White House press secretary Karoline Leavitt faced a barrage of questions during a briefing with reporters on Wednesday about the controversy. She insisted that no classified material was sent on the thread, though experts have said information about a forthcoming military operation is typically classified.
As multiple journalists sought to drill down on her answers, Leavitt, at times exasperated, moved on to other reporters.
When asked if any administration officials will lose their jobs over the controversy, Leavitt did not explicitly rule it out.
“What I can say definitively is what I just spoke to the president about, and he continues to have confidence in his national security team,” Leavitt said.
The Trump playbook is typically to aggressively fight back against any controversy and weather the storm. But the furor over the Signal chat is unlikely to go away any time soon.
Wicker and Sen. Jack Reed (R.I.), the top Democrat on the Senate Armed Services Committee, called on the administration to expedite an inspector general report on the matter.
The White House has also said it is investigating itself how Goldberg was added to the Signal chat.
Waltz and Hegseth are under particularly intense scrutiny.
Waltz appeared on Fox News on Tuesday, where he faced questions about how Goldberg ended up in the group. He said he took full responsibility for creating the message, though he claimed he did not know how Goldberg was included.
While Waltz has friends in the White House and on Capitol Hill, some Trump allies have suggested he should be held much more accountable for the mistake.

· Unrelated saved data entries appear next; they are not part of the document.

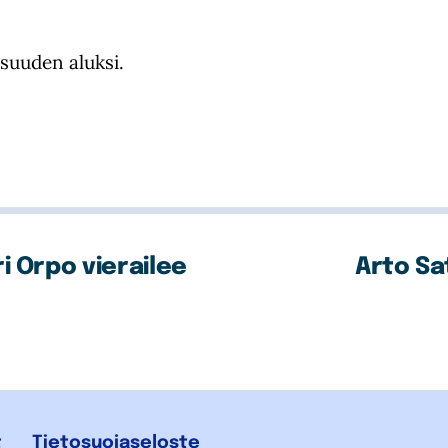
isuuden aluksi.
i Orpo vierailee
Arto Sa
t
Tietosuojaseloste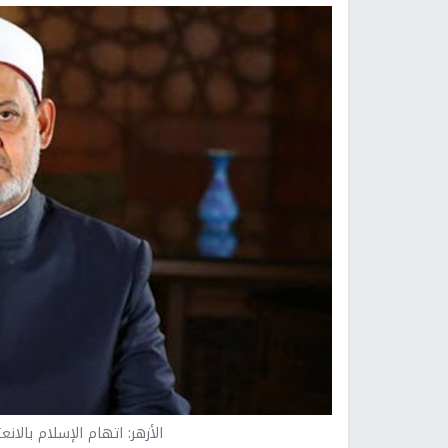
الأزهر: اتهام الإسلام بالان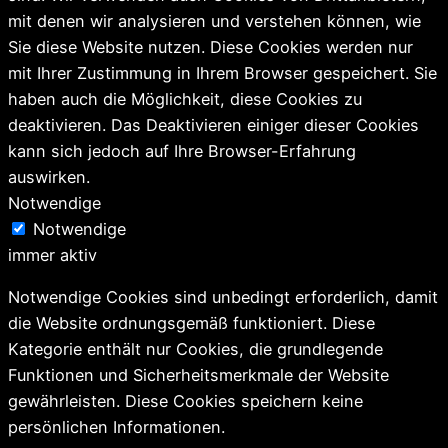
mit denen wir analysieren und verstehen können, wie
Sie diese Website nutzen. Diese Cookies werden nur
mit Ihrer Zustimmung in Ihrem Browser gespeichert. Sie
haben auch die Möglichkeit, diese Cookies zu
deaktivieren. Das Deaktivieren einiger dieser Cookies
kann sich jedoch auf Ihre Browser-Erfahrung
auswirken.
Notwendige
Notwendige
immer aktiv
Notwendige Cookies sind unbedingt erforderlich, damit
die Website ordnungsgemäß funktioniert. Diese
Kategorie enthält nur Cookies, die grundlegende
Funktionen und Sicherheitsmerkmale der Website
gewährleisten. Diese Cookies speichern keine
persönlichen Informationen.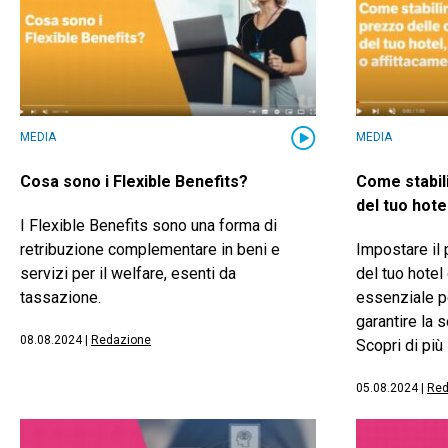
MEDIA
MEDIA
Cosa sono i Flexible Benefits?
Come stabil
del tuo hote
I Flexible Benefits sono una forma di
retribuzione complementare in beni e
Impostare il
servizi per il welfare, esenti da
del tuo hotel 
tassazione.
essenziale pe
garantire la 
08.08.2024
|
Redazione
Scopri di più
05.08.2024
|
Red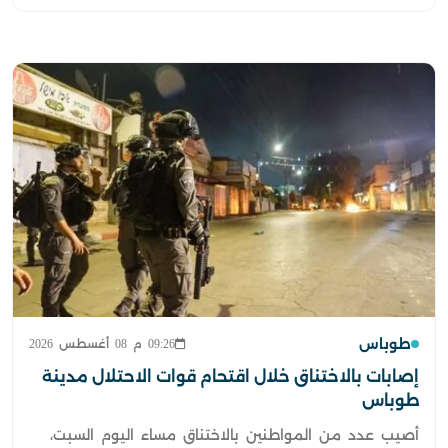
طوباس
09:26 م 08 أغسطس 2026
إصابات بالاختناق خلال اقتحام قوات الاحتلال مدينة
طوباس
أصيب عدد من المواطنين بالاختناق مساء اليوم السبت،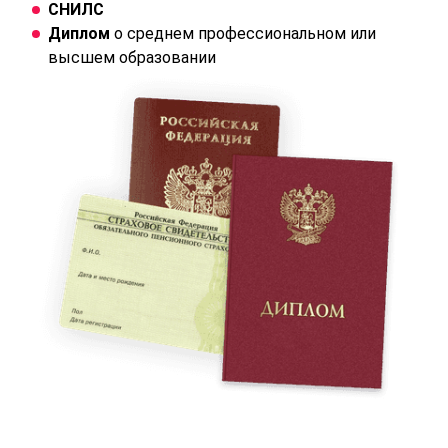
СНИЛС
Диплом
о среднем профессиональном или
высшем образовании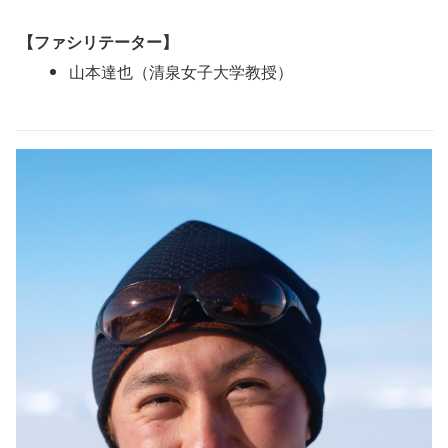
【ファシリテーター】
山本達也（清泉女子大学教授）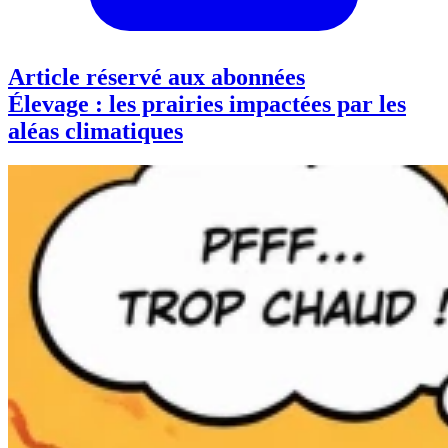
Article réservé aux abonnées
Élevage : les prairies impactées par les
aléas climatiques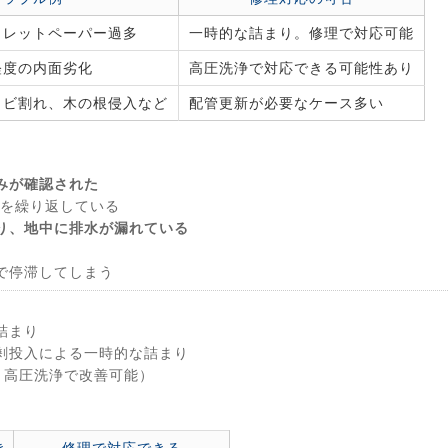
イレットペーパー過多
一時的な詰まり。修理で対応可能
軽度の内面劣化
高圧洗浄で対応できる可能性あり
ヒビ割れ、木の根侵入など
配管更新が必要なケース多い
みが確認された
を繰り返している
り、地中に排水が漏れている
で停滞してしまう
詰まり
剰投入による一時的な詰まり
・高圧洗浄で改善可能）
き
修理で対応できる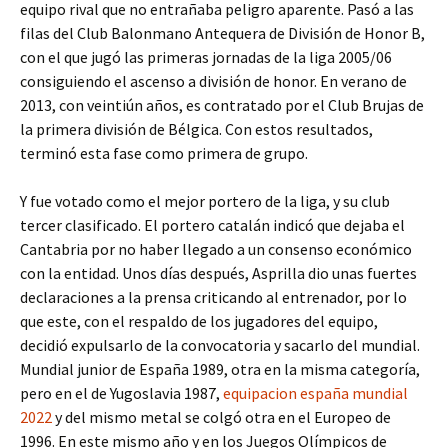
equipo rival que no entrañaba peligro aparente. Pasó a las
filas del Club Balonmano Antequera de División de Honor B,
con el que jugó las primeras jornadas de la liga 2005/06
consiguiendo el ascenso a división de honor. En verano de
2013, con veintiún años, es contratado por el Club Brujas de
la primera división de Bélgica. Con estos resultados,
terminó esta fase como primera de grupo.
Y fue votado como el mejor portero de la liga, y su club
tercer clasificado. El portero catalán indicó que dejaba el
Cantabria por no haber llegado a un consenso económico
con la entidad. Unos días después, Asprilla dio unas fuertes
declaraciones a la prensa criticando al entrenador, por lo
que este, con el respaldo de los jugadores del equipo,
decidió expulsarlo de la convocatoria y sacarlo del mundial.
Mundial junior de España 1989, otra en la misma categoría,
pero en el de Yugoslavia 1987,
equipacion españa mundial
2022
y del mismo metal se colgó otra en el Europeo de
1996. En este mismo año y en los Juegos Olímpicos de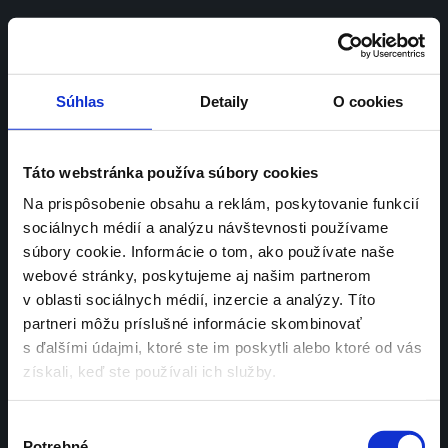
SK | 
EN
Súhlas
Detaily
O cookies
Appku Packety 
Táto webstránka používa súbory cookies
Na prispôsobenie obsahu a reklám, poskytovanie funkcií
sme vystrelili na 
sociálnych médií a analýzu návštevnosti používame
súbory cookie. Informácie o tom, ako používate naše
prvé miesto s App 
webové stránky, poskytujeme aj našim partnerom
v oblasti sociálnych médií, inzercie a analýzy. Títo
Store
partneri môžu príslušné informácie skombinovať
s ďalšími údajmi, ktoré ste im poskytli alebo ktoré od vás
získali, keď ste používali ich služby.
Výber
Potrebné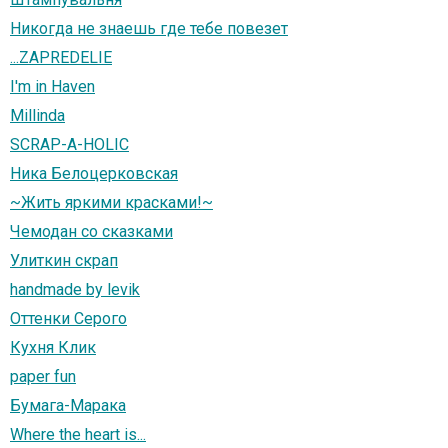
Никогда не знаешь где тебе повезет
...ZAPREDELIE
I'm in Haven
Millinda
SCRAP-A-HOLIC
Ника Белоцерковская
~Жить яркими красками!~
Чемодан со сказками
Улиткин скрап
handmade by levik
Оттенки Серого
Кухня Клик
paper fun
Бумага-Марака
Where the heart is...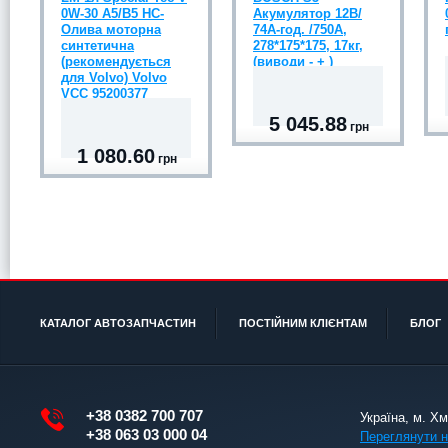
0W-30 A5/B5 НС-
Акумулятор 12В/
Олива моторна
74А-год. /750А,
синтетична
278*175*175, 17кг,
(рекомендується
(виводи - + )
для Volvo) Volvo
VCC 95200377
5 045.88
грн
1 080.60
грн
КАТАЛОГ АВТОЗАПЧАСТИН
ПОСТІЙНИМ КЛІЄНТАМ
БЛОГ
+38 0382 700 707
Україна, м. Х
+38 063 03 000 04
Переглянути н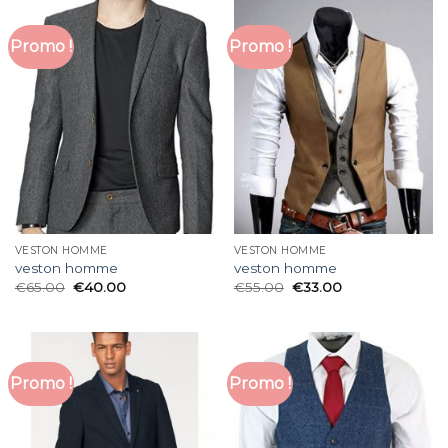
Promo !
Promo !
VESTON HOMME
VESTON HOMME
veston homme
veston homme
€
65.00
€
40.00
€
55.00
€
33.00
Promo !
Promo !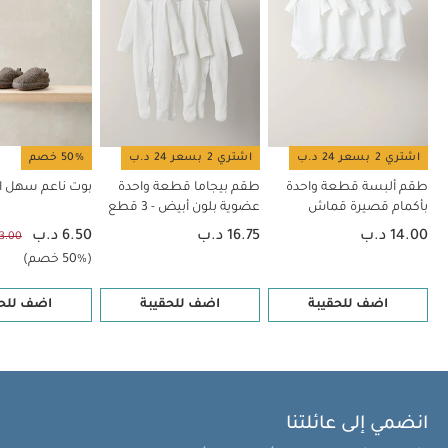
قطعة واحدة عضوية بلون أبيض - 3 قطع
بوت ناعم سهل الارتداء
بيجاما
قطعة واحدة مطرزة للعيد - أبيض
رومبر شامبراي
اشتري 2 بسعر 24 د.ب
اشتري 2 بسعر 24 د.ب
50% خصم
طقم ألبسة قطعة واحدة
طقم بيجاما قطعة واحدة
بوت ناعم سهل الا
بأكمام قصيرة قماش
عضوية بلون أبيض - 3 قطع
عضوي بلون أبيض - 5 قطع
14.00 د.ب
16.75 د.ب
6.50 د.ب
13.00 د.
(50% خصم)
اضف للحقيبة
اضف للحقيبة
اضف للحق
انضمي إلى عائلتنا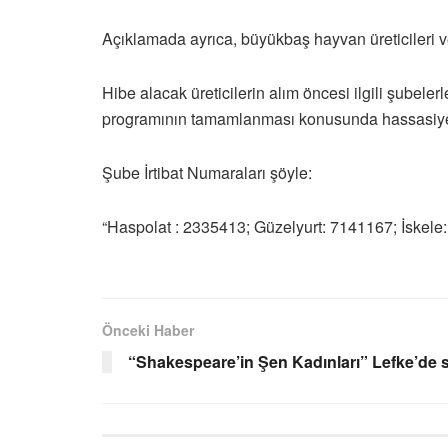
Açıklamada ayrıca, büyükbaş hayvan üreticileri ve
Hibe alacak üreticilerin alım öncesi ilgili şubele
programının tamamlanması konusunda hassasiyet g
Şube İrtibat Numaraları şöyle:
“Haspolat : 2335413; Güzelyurt: 7141167; İskel
Önceki Haber
“Shakespeare’in Şen Kadınları” Lefke’de 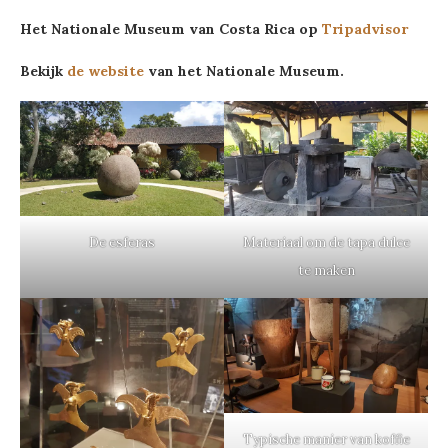
Het Nationale Museum van Costa Rica op
Tripadvisor
Bekijk
de website
van het Nationale Museum.
De esferas
Materiaal om de tapa dulce
te maken
Typische manier van koffie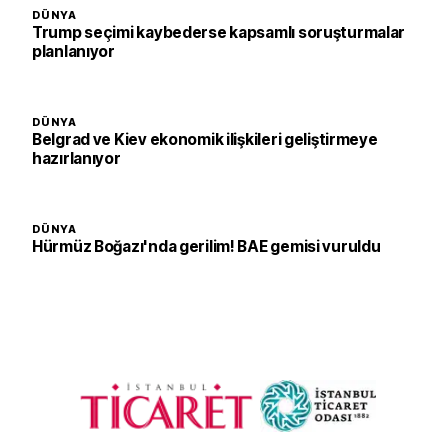
DÜNYA
Trump seçimi kaybederse kapsamlı soruşturmalar
planlanıyor
DÜNYA
Belgrad ve Kiev ekonomik ilişkileri geliştirmeye
hazırlanıyor
DÜNYA
Hürmüz Boğazı'nda gerilim! BAE gemisi vuruldu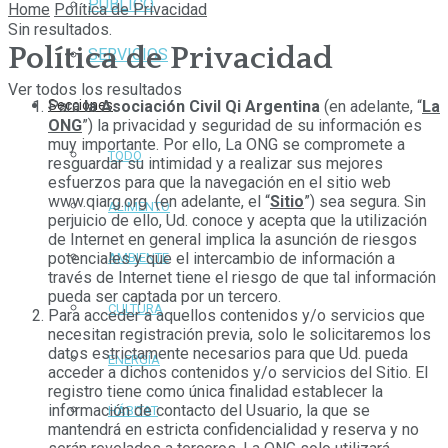
PÚBLICO
Home
Política de Privacidad
Sin resultados.
Política de Privacidad
SERVICIOS
Ver todos los resultados
Para
la Asociación Civil Qi Argentina
(en adelante, “
La
Secciones
ONG
”) la privacidad y seguridad de su información es
muy importante. Por ello, La ONG se compromete a
TODO
resguardar su intimidad y a realizar sus mejores
esfuerzos para que la navegación en el sitio web
www.qiarg.org (en adelante, el “
Sitio
”) sea segura. Sin
ALIMENTO
perjuicio de ello, Ud. conoce y acepta que la utilización
de Internet en general implica la asunción de riesgos
potenciales y que el intercambio de información a
AMBIENTE
través de Internet tiene el riesgo de que tal información
pueda ser captada por un tercero.
CULTURA
Para acceder a aquellos contenidos y/o servicios que
necesitan registración previa, solo le solicitaremos los
datos estrictamente necesarios para que Ud. pueda
ENERGÍA
acceder a dichos contenidos y/o servicios del Sitio. El
registro tiene como única finalidad establecer la
información de contacto del Usuario, la que se
HÁBITAT
mantendrá en estricta confidencialidad y reserva y no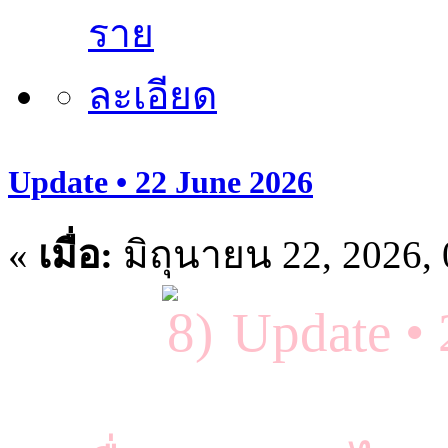
Update • 22 June 2026
«
เมื่อ:
มิถุนายน 22, 2026,
Update •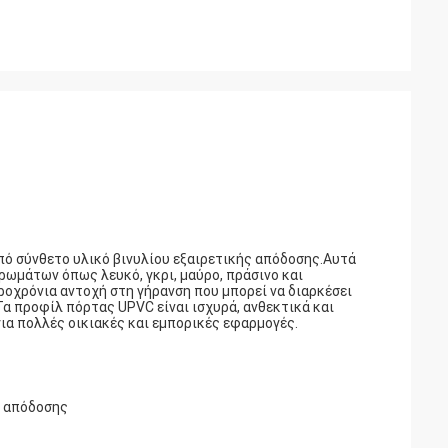
πό σύνθετο υλικό βινυλίου εξαιρετικής απόδοσης.Αυτά
χρωμάτων όπως λευκό, γκρι, μαύρο, πράσινο και
ροχρόνια αντοχή στη γήρανση που μπορεί να διαρκέσει
α προφίλ πόρτας UPVC είναι ισχυρά, ανθεκτικά και
για πολλές οικιακές και εμπορικές εφαρμογές.
ς απόδοσης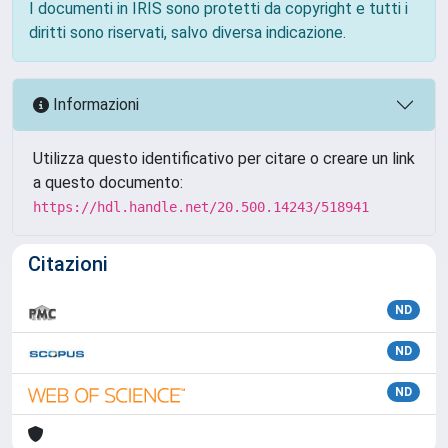
I documenti in IRIS sono protetti da copyright e tutti i
diritti sono riservati, salvo diversa indicazione.
Informazioni
Utilizza questo identificativo per citare o creare un link
a questo documento:
https://hdl.handle.net/20.500.14243/518941
Citazioni
ND
ND
ND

Hegseth is in the spotlight because he was the one who shared specific timing about the Houthi strikes. Democrats and a few Republicans already had concerns about Hegseth’s qualifications for the job prior to his confirmation, and the Signal controversy is likely to renew those doubts.
But the Trump team is likely to dig in for the short-term.
White House communications director Steven Cheung on Wednesday responded to a report that called for Waltz’s firing by calling the sources in the piece “nothing more than weak, bed-wetters who don't know anything about communications/messaging.”